— Exercise data —
━━━━━━━━

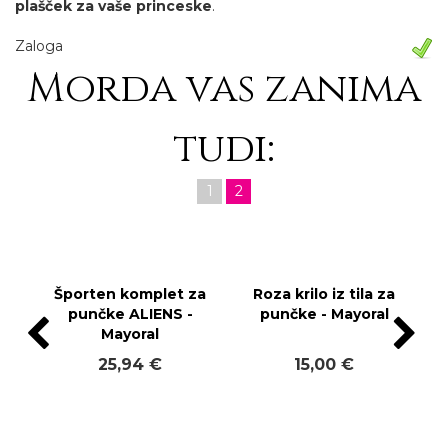
plašček
za vaše princeske
.
Zaloga
Morda vas zanima
tudi:
1
2
Športen komplet za
Roza krilo iz tila za
punčke ALIENS -
punčke - Mayoral
Mayoral
25,94 €
15,00 €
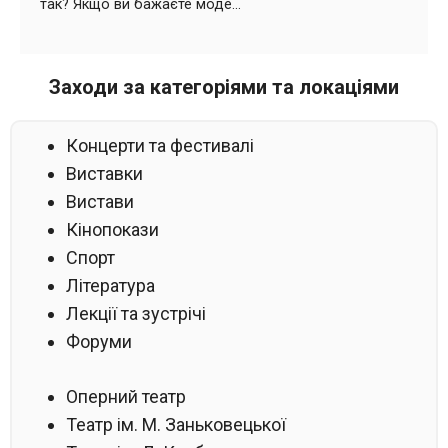
Заходи за категоріями та локаціями
Концерти та фестивалі
Виставки
Вистави
Кінопокази
Спорт
Література
Лекції та зустрічі
Форуми
Оперний театр
Театр ім. М. Заньковецької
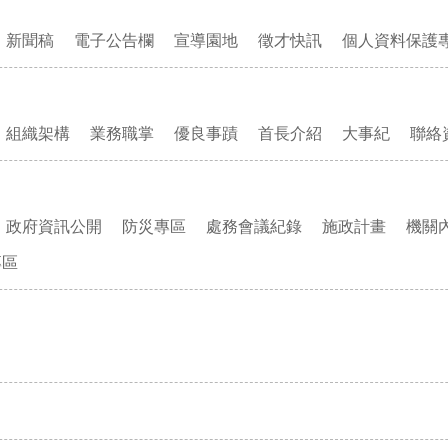
新聞稿
電子公告欄
宣導園地
徵才快訊
個人資料保護
組織架構
業務職掌
優良事蹟
首長介紹
大事紀
聯絡
政府資訊公開
防災專區
處務會議紀錄
施政計畫
機關
專區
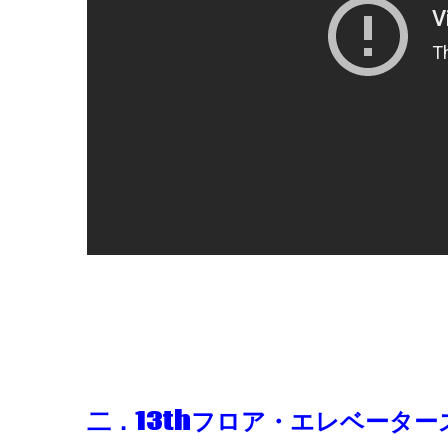
二．13th
フロア・エレベーター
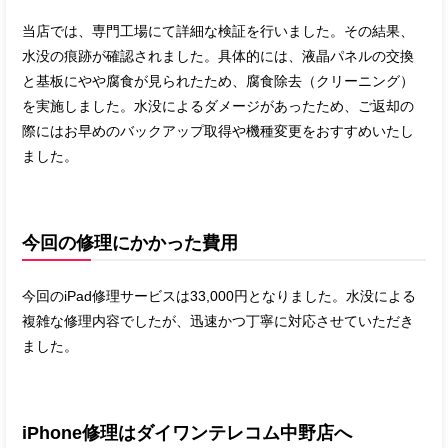
当店では、専門工場にて詳細な検証を行いました。その結果、
水没の痕跡が確認されました。具体的には、液晶パネルの交換
と基板にやや腐食が見られたため、腐食除去（クリーニング）
を実施しました。水没によるダメージがあったため、ご返却の
際にはお早めのバックアップ取得や機種変更をおすすめいたし
ました。
今回の修理にかかった費用
今回のiPad修理サービスは33,000円となりました。水没による
複雑な修理内容でしたが、迅速かつ丁寧に対応させていただき
ました。
iPhone修理はダイワンテレコム中野店へ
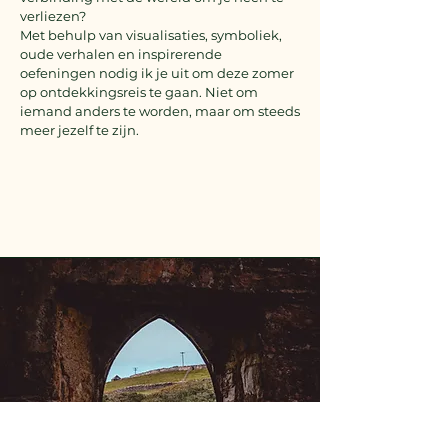
verliezen?
Met behulp van visualisaties, symboliek,
oude verhalen en inspirerende
oefeningen nodig ik je uit om deze zomer
op ontdekkingsreis te gaan. Niet om
iemand anders te worden, maar om steeds
meer jezelf te zijn.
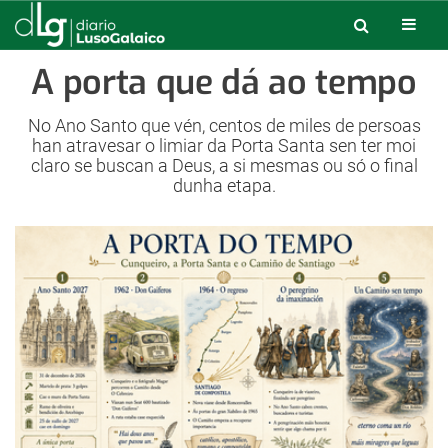
A porta que dá ao tempo
No Ano Santo que vén, centos de miles de persoas
han atravesar o limiar da Porta Santa sen ter moi
claro se buscan a Deus, a si mesmas ou só o final
dunha etapa.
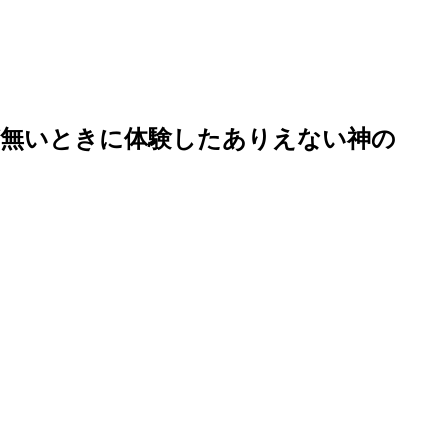
が無いときに体験したありえない神の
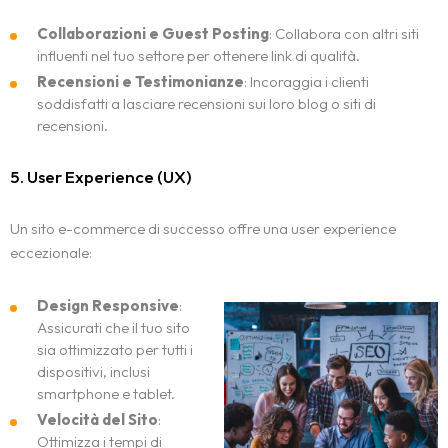
Collaborazioni e Guest Posting
: Collabora con altri siti
influenti nel tuo settore per ottenere link di qualità.
Recensioni e Testimonianze
: Incoraggia i clienti
soddisfatti a lasciare recensioni sui loro blog o siti di
recensioni.
5. User Experience (UX)
Un sito e-commerce di successo offre una user experience
eccezionale:
Design Responsive
:
Assicurati che il tuo sito
Home
sia ottimizzato per tutti i
dispositivi, inclusi
Chi Sono
smartphone e tablet.
Velocità del Sito
:
Soluzioni
Ottimizza i tempi di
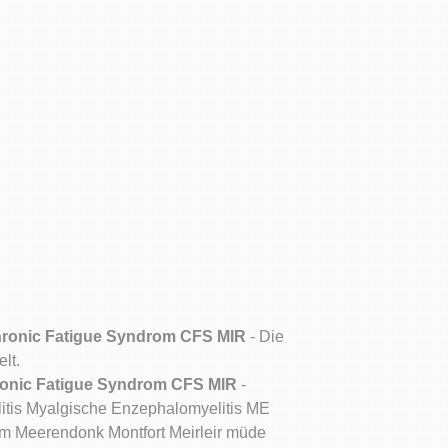
ronic Fatigue Syndrom CFS MIR
- Die
lt.
onic Fatigue Syndrom CFS MIR
-
tis Myalgische Enzephalomyelitis ME
 Meerendonk Montfort Meirleir müde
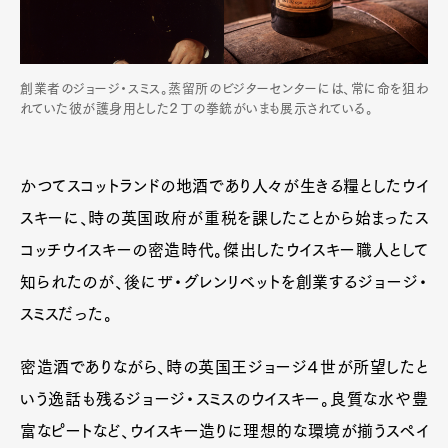
創業者のジョージ・スミス。蒸留所のビジターセンターには、常に命を狙わ
れていた彼が護身用とした２丁の拳銃がいまも展示されている。
かつてスコットランドの地酒であり人々が生きる糧としたウイ
スキーに、時の英国政府が重税を課したことから始まったス
コッチウイスキーの密造時代。傑出したウイスキー職人として
知られたのが、後にザ・グレンリベットを創業するジョージ・
スミスだった。
密造酒でありながら、時の英国王ジョージ４世が所望したと
いう逸話も残るジョージ・スミスのウイスキー。良質な水や豊
富なピートなど、ウイスキー造りに理想的な環境が揃うスペイ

━━━━━━━━

— Description of the task —
Quote every entry above line for line, leaving the pictures out.

— Expected answer —
plašček
za vaše princeske
.
Zaloga
Morda vas zanima
tudi:
1
2
Športen komplet za
Roza krilo iz tila za
punčke ALIENS -
punčke - Mayoral
Mayoral
25,94 €
15,00 €
Заходи за категоріями та локаціями
Концерти та фестивалі
Виставки
Вистави
Кінопокази
Спорт
Література
Лекції та зустрічі
Форуми
Оперний театр
Театр ім. М. Заньковецької
新聞稿
電子公告欄
宣導園地
徵才快訊
個人資料保護
組織架構
業務職掌
優良事蹟
首長介紹
大事紀
聯絡
政府資訊公開
防災專區
處務會議紀錄
施政計畫
機關
專區
二．13th
フロア・エレベーター
当店では、専門工場にて詳細な検証を行いました。その結果、
水没の痕跡が確認されました。具体的には、液晶パネルの交換
と基板にやや腐食が見られたため、腐食除去（クリーニング）
を実施しました。水没によるダメージがあったため、ご返却の
際にはお早めのバックアップ取得や機種変更をおすすめいたし
ました。
今回の修理にかかった費用
今回のiPad修理サービスは33,000円となりました。水没による
複雑な修理内容でしたが、迅速かつ丁寧に対応させていただき
ました。
iPhone修理はダイワンテレコム中野店へ
verliezen?
Met behulp van visualisaties, symboliek,
oude verhalen en inspirerende
oefeningen nodig ik je uit om deze zomer
op ontdekkingsreis te gaan. Niet om
iemand anders te worden, maar om steeds
meer jezelf te zijn.
A porta que dá ao tempo
No Ano Santo que vén, centos de miles de persoas
han atravesar o limiar da Porta Santa sen ter moi
claro se buscan a Deus, a si mesmas ou só o final
dunha etapa.
が無いときに体験したありえない神の
Collaborazioni e Guest Posting
: Collabora con altri siti
influenti nel tuo settore per ottenere link di qualità.
Recensioni e Testimonianze
: Incoraggia i clienti
soddisfatti a lasciare recensioni sui loro blog o siti di
recensioni.
5. User Experience (UX)
Un sito e-commerce di successo offre una user experience
eccezionale:
Design Responsive
:
Assicurati che il tuo sito
Home
sia ottimizzato per tutti i
dispositivi, inclusi
Chi Sono
smartphone e tablet.
Velocità del Sito
:
Soluzioni
Ottimizza i tempi di
ronic Fatigue Syndrom CFS MIR
- Die
lt.
onic Fatigue Syndrom CFS MIR
-
tis Myalgische Enzephalomyelitis ME
 Meerendonk Montfort Meirleir müde
創業者のジョージ・スミス。蒸留所のビジターセンターには、常に命を狙わ
れていた彼が護身用とした２丁の拳銃がいまも展示されている。
かつてスコットランドの地酒であり人々が生きる糧としたウイ
スキーに、時の英国政府が重税を課したことから始まったス
コッチウイスキーの密造時代。傑出したウイスキー職人として
知られたのが、後にザ・グレンリベットを創業するジョージ・
スミスだった。
密造酒でありながら、時の英国王ジョージ４世が所望したと
いう逸話も残るジョージ・スミスのウイスキー。良質な水や豊
富なピートなど、ウイスキー造りに理想的な環境が揃うスペイ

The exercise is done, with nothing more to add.